I have some principles, too, and turning a blind eye to people being ruined to bolster the health insurance industry just isn’t one of them.
Time to don my Mao cap and head home.
Steve:
There are a number of provisions in both the House and Senate bills that will effectively make the for-profit insurance world non-competitive. The explicit, stated goal of the President and Congressional leaders is to have a government run system. What makes any of these people, particularly the President who has never had a job in the private sector (excepting a very short stint with a law firm and some part-time law school thing), qualified to determine what is best for me?

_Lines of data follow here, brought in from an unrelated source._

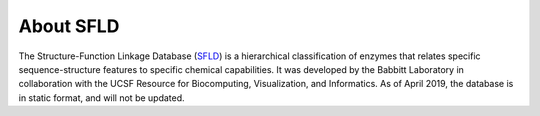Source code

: ##########
About SFLD
##########

The Structure-Function Linkage Database (`SFLD <http://sfld.rbvi.ucsf.edu/archive/django/index.html>`_) is a hierarchical 
classification of enzymes that relates specific sequence-structure features to specific chemical capabilities. It was 
developed by the Babbitt Laboratory in collaboration with the UCSF Resource for Biocomputing, Visualization, and Informatics. 
As of April 2019, the database is in static format, and will not be updated.
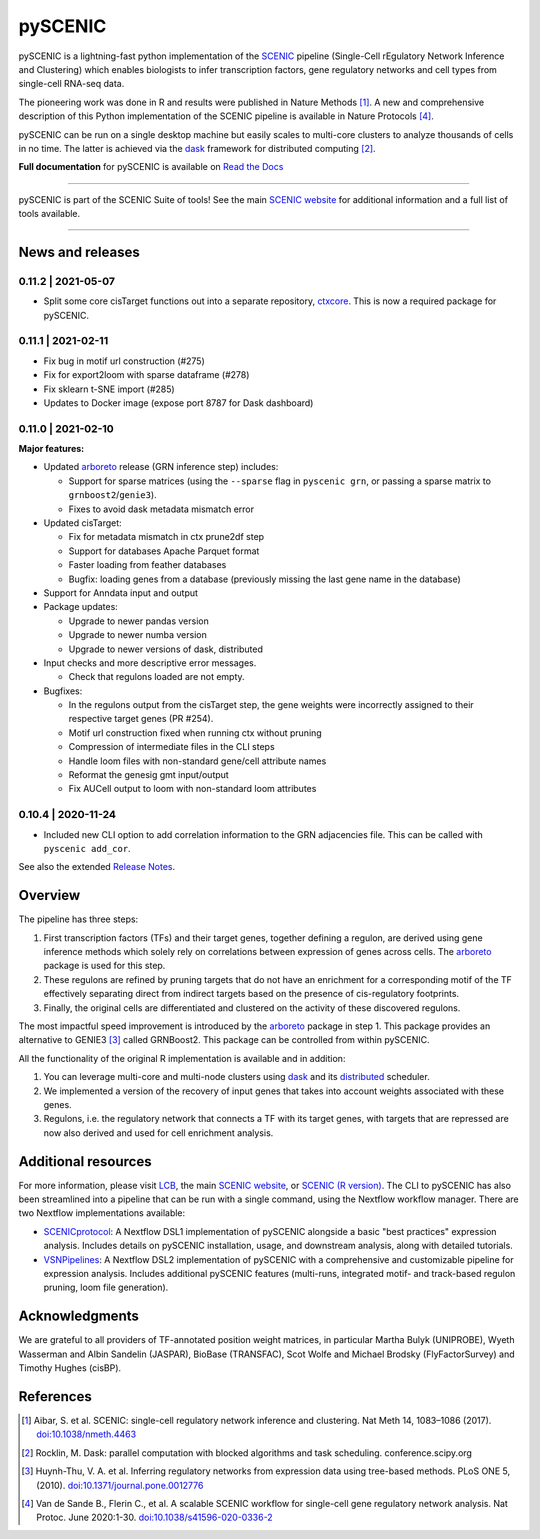 pySCENIC
========

|buildstatus|_ |pypipackage|_ |docstatus|_


pySCENIC is a lightning-fast python implementation of the SCENIC_ pipeline (Single-Cell rEgulatory Network Inference and
Clustering) which enables biologists to infer transcription factors, gene regulatory networks and cell types from
single-cell RNA-seq data.

The pioneering work was done in R and results were published in Nature Methods [1]_.
A new and comprehensive description of this Python implementation of the SCENIC pipeline is available in Nature Protocols [4]_.

pySCENIC can be run on a single desktop machine but easily scales to multi-core clusters to analyze thousands of cells
in no time. The latter is achieved via the dask_ framework for distributed computing [2]_.

**Full documentation** for pySCENIC is available on `Read the Docs <https://pyscenic.readthedocs.io/en/latest/>`_

----

pySCENIC is part of the SCENIC Suite of tools! 
See the main `SCENIC website <https://scenic.aertslab.org/>`_ for additional information and a full list of tools available.

----


News and releases
-----------------

0.11.2 | 2021-05-07
^^^^^^^^^^^^^^^^^^^

* Split some core cisTarget functions out into a separate repository, `ctxcore <https://github.com/aertslab/ctxcore>`_. This is now a required package for pySCENIC.

0.11.1 | 2021-02-11
^^^^^^^^^^^^^^^^^^^

* Fix bug in motif url construction (#275)
* Fix for export2loom with sparse dataframe (#278)
* Fix sklearn t-SNE import (#285)
* Updates to Docker image (expose port 8787 for Dask dashboard)

0.11.0 | 2021-02-10
^^^^^^^^^^^^^^^^^^^

**Major features:**

* Updated arboreto_ release (GRN inference step) includes:

  * Support for sparse matrices (using the ``--sparse`` flag in ``pyscenic grn``, or passing a sparse matrix to ``grnboost2``/``genie3``).
  * Fixes to avoid dask metadata mismatch error

* Updated cisTarget:

  * Fix for metadata mismatch in ctx prune2df step
  * Support for databases Apache Parquet format
  * Faster loading from feather databases
  * Bugfix: loading genes from a database (previously missing the last gene name in the database)

* Support for Anndata input and output

* Package updates:

  * Upgrade to newer pandas version
  * Upgrade to newer numba version
  * Upgrade to newer versions of dask, distributed

* Input checks and more descriptive error messages.

  * Check that regulons loaded are not empty.

* Bugfixes:

  * In the regulons output from the cisTarget step, the gene weights were incorrectly assigned to their respective target genes (PR #254).
  * Motif url construction fixed when running ctx without pruning
  * Compression of intermediate files in the CLI steps
  * Handle loom files with non-standard gene/cell attribute names
  * Reformat the genesig gmt input/output
  * Fix AUCell output to loom with non-standard loom attributes


0.10.4 | 2020-11-24
^^^^^^^^^^^^^^^^^^^

* Included new CLI option to add correlation information to the GRN adjacencies file. This can be called with ``pyscenic add_cor``.



See also the extended `Release Notes <https://pyscenic.readthedocs.io/en/latest/releasenotes.html>`_.

Overview
--------

The pipeline has three steps:

1. First transcription factors (TFs) and their target genes, together defining a regulon, are derived using gene inference methods which solely rely on correlations between expression of genes across cells. The arboreto_ package is used for this step.
2. These regulons are refined by pruning targets that do not have an enrichment for a corresponding motif of the TF effectively separating direct from indirect targets based on the presence of cis-regulatory footprints.
3. Finally, the original cells are differentiated and clustered on the activity of these discovered regulons.

The most impactful speed improvement is introduced by the arboreto_ package in step 1. This package provides an alternative to GENIE3 [3]_ called GRNBoost2. This package can be controlled from within pySCENIC.


All the functionality of the original R implementation is available and in addition:

1. You can leverage multi-core and multi-node clusters using dask_ and its distributed_ scheduler.
2. We implemented a version of the recovery of input genes that takes into account weights associated with these genes.
3. Regulons, i.e. the regulatory network that connects a TF with its target genes, with targets that are repressed are now also derived and used for cell enrichment analysis.


Additional resources
--------------------

For more information, please visit LCB_, 
the main `SCENIC website <https://scenic.aertslab.org/>`_,
or `SCENIC (R version) <https://github.com/aertslab/SCENIC>`_.
The CLI to pySCENIC has also been streamlined into a pipeline that can be run with a single command, using the Nextflow workflow manager.
There are two Nextflow implementations available:

* `SCENICprotocol`_: A Nextflow DSL1 implementation of pySCENIC alongside a basic "best practices" expression analysis. Includes details on pySCENIC installation, usage, and downstream analysis, along with detailed tutorials.
* `VSNPipelines`_: A Nextflow DSL2 implementation of pySCENIC with a comprehensive and customizable pipeline for expression analysis. Includes additional pySCENIC features (multi-runs, integrated motif- and track-based regulon pruning, loom file generation).


Acknowledgments
---------------

We are grateful to all providers of TF-annotated position weight matrices, in particular Martha Bulyk (UNIPROBE), Wyeth Wasserman and Albin Sandelin (JASPAR), BioBase (TRANSFAC), Scot Wolfe and Michael Brodsky (FlyFactorSurvey) and Timothy Hughes (cisBP).


References
----------

.. [1] Aibar, S. et al. SCENIC: single-cell regulatory network inference and clustering. Nat Meth 14, 1083–1086 (2017). `doi:10.1038/nmeth.4463 <https://doi.org/10.1038/nmeth.4463>`_
.. [2] Rocklin, M. Dask: parallel computation with blocked algorithms and task scheduling. conference.scipy.org
.. [3] Huynh-Thu, V. A. et al. Inferring regulatory networks from expression data using tree-based methods. PLoS ONE 5, (2010). `doi:10.1371/journal.pone.0012776 <https://doi.org/10.1371/journal.pone.0012776>`_
.. [4] Van de Sande B., Flerin C., et al. A scalable SCENIC workflow for single-cell gene regulatory network analysis. Nat Protoc. June 2020:1-30. `doi:10.1038/s41596-020-0336-2 <https://doi.org/10.1038/s41596-020-0336-2>`_

.. |buildstatus| image:: https://travis-ci.org/aertslab/pySCENIC.svg?branch=master
.. _buildstatus: https://travis-ci.org/aertslab/pySCENIC

.. |pypipackage| image:: https://img.shields.io/pypi/v/pySCENIC?color=%23026aab
.. _pypipackage: https://pypi.org/project/pyscenic/

.. |docstatus| image:: https://readthedocs.org/projects/pyscenic/badge/?version=latest
.. _docstatus: http://pyscenic.readthedocs.io/en/latest/?badge=latest

.. _SCENIC: http://scenic.aertslab.org
.. _dask: https://dask.pydata.org/en/latest/
.. _distributed: https://distributed.readthedocs.io/en/latest/
.. _arboreto: https://arboreto.readthedocs.io
.. _LCB: https://aertslab.org
.. _`SCENICprotocol`: https://github.com/aertslab/SCENICprotocol
.. _`VSNPipelines`: https://github.com/vib-singlecell-nf/vsn-pipelines
.. _notebooks: https://github.com/aertslab/pySCENIC/tree/master/notebooks
.. _issue: https://github.com/aertslab/pySCENIC/issues/new
.. _PyPI: https://pypi.python.org/pypi/pyscenic

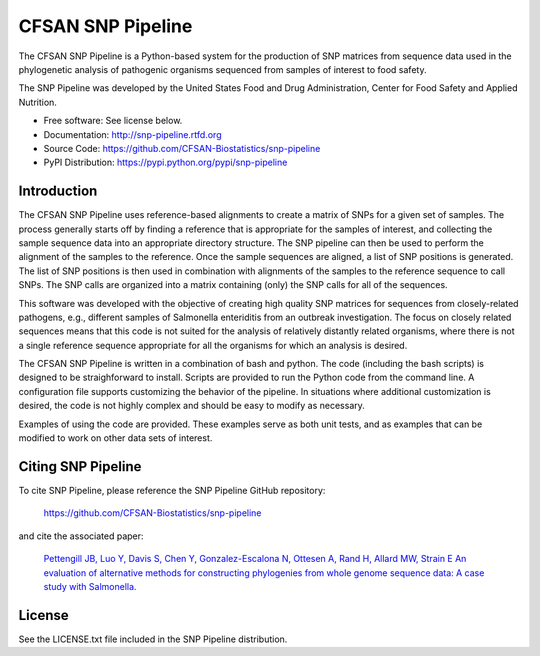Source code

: ===============================
CFSAN SNP Pipeline
===============================

.. Image showing the PyPI version badge - links to PyPI
.. image:: https://badge.fury.io/py/snp-pipeline.png
    :target: http://badge.fury.io/py/snp-pipeline
    
.. Image showing the Travis Continuous Integration test status, commented out for now
.. .. image:: https://travis-ci.org/CFSAN-Biostatistics/snp-pipeline.png?branch=master
..        :target: https://travis-ci.org/CFSAN-Biostatistics/snp-pipeline

.. Image showing the PyPi download count
.. image:: https://pypip.in/download/snp-pipeline/badge.png
        :target: https://pypi.python.org/pypi/snp-pipeline


The CFSAN SNP Pipeline is a Python-based system for the production of SNP 
matrices from sequence data used in the phylogenetic analysis of pathogenic 
organisms sequenced from samples of interest to food safety.

The SNP Pipeline was developed by the United States Food 
and Drug Administration, Center for Food Safety and Applied Nutrition.

* Free software: See license below. 
* Documentation: http://snp-pipeline.rtfd.org
* Source Code: https://github.com/CFSAN-Biostatistics/snp-pipeline
* PyPI Distribution: https://pypi.python.org/pypi/snp-pipeline

Introduction
------------

The CFSAN SNP Pipeline uses reference-based alignments to create a matrix of
SNPs for a given set of samples. The process generally starts off by finding
a reference that is appropriate for the samples of interest, and collecting
the sample sequence data into an appropriate directory structure. The SNP
pipeline can then be used to perform the alignment of the samples to the
reference. Once the sample sequences are aligned, a list of SNP positions is
generated. The list of SNP positions is then used in combination with
alignments of the samples to the reference sequence to call SNPs. The SNP
calls are organized into a matrix containing (only) the SNP calls for all
of the sequences.

This software was developed with the objective of creating high quality
SNP matrices for sequences from closely-related pathogens, e.g., different
samples of Salmonella enteriditis from an outbreak investigation. The
focus on closely related sequences means that this code is not suited for 
the analysis of relatively distantly related organisms, where there is not
a single reference sequence appropriate for all the organisms for which an
analysis is desired.

The CFSAN SNP Pipeline is written in a combination of bash and python. The
code (including the bash scripts) is designed to be straighforward to
install. Scripts are provided to run the Python code
from the command line. A configuration file supports customizing the
behavior of the pipeline. In situations where additional customization is desired, the
code is not highly complex and should be easy to modify as necessary.

Examples of using the code are provided. These examples serve as both
unit tests, and as examples that can be modified to work on other data
sets of interest.


Citing SNP Pipeline
-------------------

To cite SNP Pipeline, please reference the SNP Pipeline GitHub repository:

    https://github.com/CFSAN-Biostatistics/snp-pipeline

and cite the associated paper:

    `Pettengill JB, Luo Y, Davis S, Chen Y, Gonzalez-Escalona N, Ottesen A, Rand H, Allard MW, Strain​ E
    An evaluation of alternative methods for constructing phylogenies from whole genome sequence data: A case study with Salmonella. 
    <https://peerj.com/articles/620/>`_


License
-------

See the LICENSE.txt file included in the SNP Pipeline distribution.

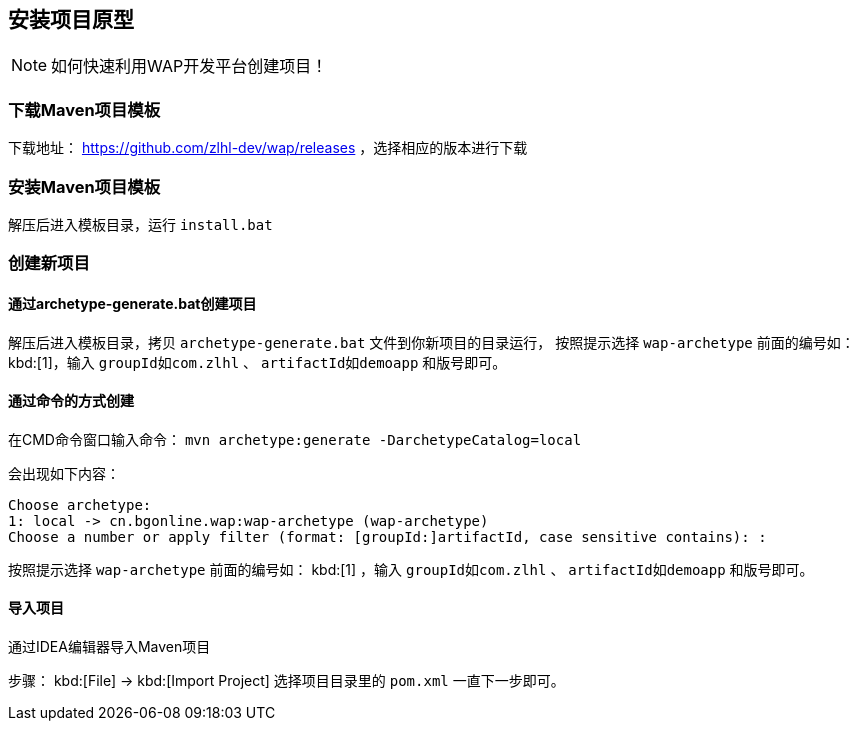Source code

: 
## 安装项目原型

NOTE:  如何快速利用WAP开发平台创建项目！

### 下载Maven项目模板
下载地址： https://github.com/zlhl-dev/wap/releases  ，选择相应的版本进行下载

### 安装Maven项目模板
解压后进入模板目录，运行 `install.bat`

### 创建新项目

#### 通过archetype-generate.bat创建项目

解压后进入模板目录，拷贝 `archetype-generate.bat` 文件到你新项目的目录运行，
按照提示选择 `wap-archetype` 前面的编号如： kbd:[1]，输入 `groupId如com.zlhl` 、 `artifactId如demoapp` 和版号即可。

#### 通过命令的方式创建

在CMD命令窗口输入命令：  `mvn archetype:generate -DarchetypeCatalog=local`

会出现如下内容：

```cmd
Choose archetype:
1: local -> cn.bgonline.wap:wap-archetype (wap-archetype)
Choose a number or apply filter (format: [groupId:]artifactId, case sensitive contains): :
```

按照提示选择 `wap-archetype` 前面的编号如： kbd:[1] ，输入 `groupId如com.zlhl` 、 `artifactId如demoapp` 和版号即可。

#### 导入项目
通过IDEA编辑器导入Maven项目

步骤： kbd:[File] -> kbd:[Import Project]  选择项目目录里的  `pom.xml`  一直下一步即可。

What I do not get is why we have to destroy a system in which more than 80% are relatively satisfied in order to deal with the hard cases. It makes no sense other than as a government power grab. What is being proposed will destroy our current system.
Also, Kate, Steve, et al – please answer me this: If this is such a crisis and “people are going bankrupt and dying” then why do we wait four years before it is implemented? I will answer – to hide the real cost and because it is a government power grab.
James sums it up best. It is nothing more than a power grab by Washington bureaucrats. They are trying to persuade us (private citizens) to give up our liberty and responsibility in order to have someone else guarantee our peace and safety. If passed THERE WILL BE: 1. Longer waits to see Dr.s (read weeks, months & worse depending on service needed, 2. Rationed care (maybe you don’t like Sarah Palin’s term “death panels” but it will amount to the same thing), 3. Higher taxes for all (you may ‘know’ the oft repeated phrase how we all work until sometime in April or May to earn enough to cover our taxes, expect this to get stretched out a few more months).
There, you’ve admitted it in your own column, “….Case in point: Health care reform. I’ll be damned if I know—and I cover it!—…”. This is why I cancelled my subscription to this so-called trade publication.
Please, please, please, keep advising Obama with his super majority that his strategy should be to keep attacking the Republicans as the reason why he can’t get anything done. I’ll just sit back & smile in November ‘10 & ‘12.
Dear Konrad,
Good to know that even though you cancelled your subscription you’re still checking in.
I might remind you that there’s still a lot of time between now and November of 2010, not to mention 2012. So don’t count your smiles before you’re sure you’ve got something to smile about. Otherwise, it’s just weird.